## Exercise brief:
Write out the lines of the material below exactly, beginning at the line with "Bewertung des Status" and stopping after the line with "a mayoría absoluta en el Congreso local", and leave out the pictures.

## Data:
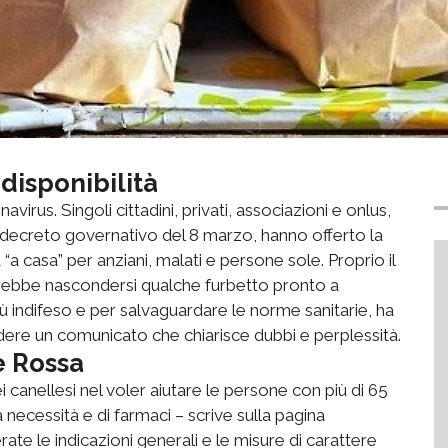
 disponibilità
virus. Singoli cittadini, privati, associazioni e onlus,
l decreto governativo del 8 marzo, hanno offerto la
 “a casa” per anziani, malati e persone sole. Proprio il
potrebbe nascondersi qualche furbetto pronto a
iù indifeso e per salvaguardare le norme sanitarie, ha
dere un comunicato che chiarisce dubbi e perplessità.
e Rossa
canellesi nel voler aiutare le persone con più di 65
 necessità e di farmaci – scrive sulla pagina
erate le indicazioni generali e le misure di carattere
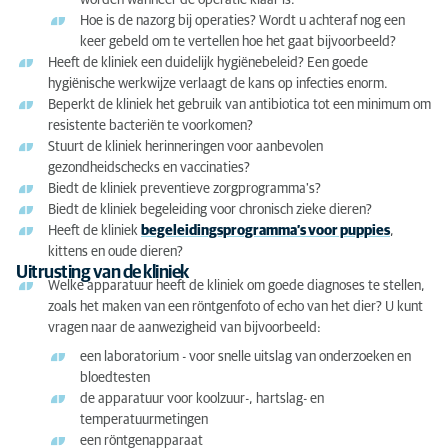
worden wanneer de operatie klaar is.
Hoe is de nazorg bij operaties? Wordt u achteraf nog een
keer gebeld om te vertellen hoe het gaat bijvoorbeeld?
Heeft de kliniek een duidelijk hygiënebeleid? Een goede
hygiënische werkwijze verlaagt de kans op infecties enorm.
Beperkt de kliniek het gebruik van antibiotica tot een minimum om
resistente bacteriën te voorkomen?
Stuurt de kliniek herinneringen voor aanbevolen
gezondheidschecks en vaccinaties?
Biedt de kliniek preventieve zorgprogramma's?
Biedt de kliniek begeleiding voor chronisch zieke dieren?
Heeft de kliniek
begeleidingsprogramma’s voor puppies
,
kittens en oude dieren?
Uitrusting van de kliniek
Welke apparatuur heeft de kliniek om goede diagnoses te stellen,
zoals het maken van een röntgenfoto of echo van het dier? U kunt
vragen naar de aanwezigheid van bijvoorbeeld:
een laboratorium - voor snelle uitslag van onderzoeken en
bloedtesten
de apparatuur voor koolzuur-, hartslag- en
temperatuurmetingen
een röntgenapparaat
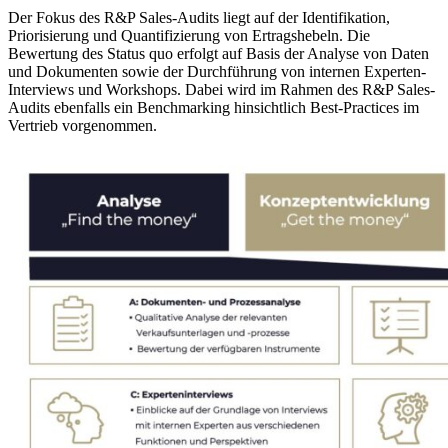
Der Fokus des R&P Sales-Audits liegt auf der Identifikation,
Priorisierung und Quantifizierung von Ertragshebeln. Die
Bewertung des Status quo erfolgt auf Basis der Analyse von Daten
und Dokumenten sowie der Durchführung von internen Experten-
Interviews und Workshops. Dabei wird im Rahmen des R&P Sales-
Audits ebenfalls ein Benchmarking hinsichtlich Best-Practices im
Vertrieb vorgenommen.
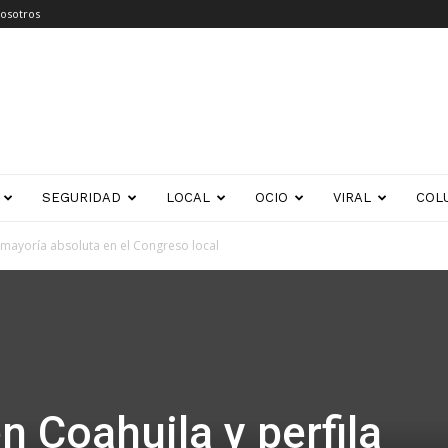
osotros
SEGURIDAD
LOCAL
OCIO
VIRAL
COL
a mayoría absoluta en el Congreso local
n Coahuila y perfila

## Answer to the exercise:
Bewertung des Status quo erfolgt auf Basis der Analyse von Daten
und Dokumenten sowie der Durchführung von internen Experten-
Interviews und Workshops. Dabei wird im Rahmen des R&P Sales-
Audits ebenfalls ein Benchmarking hinsichtlich Best-Practices im
Vertrieb vorgenommen.
osotros
SEGURIDAD
LOCAL
OCIO
VIRAL
COL
a mayoría absoluta en el Congreso local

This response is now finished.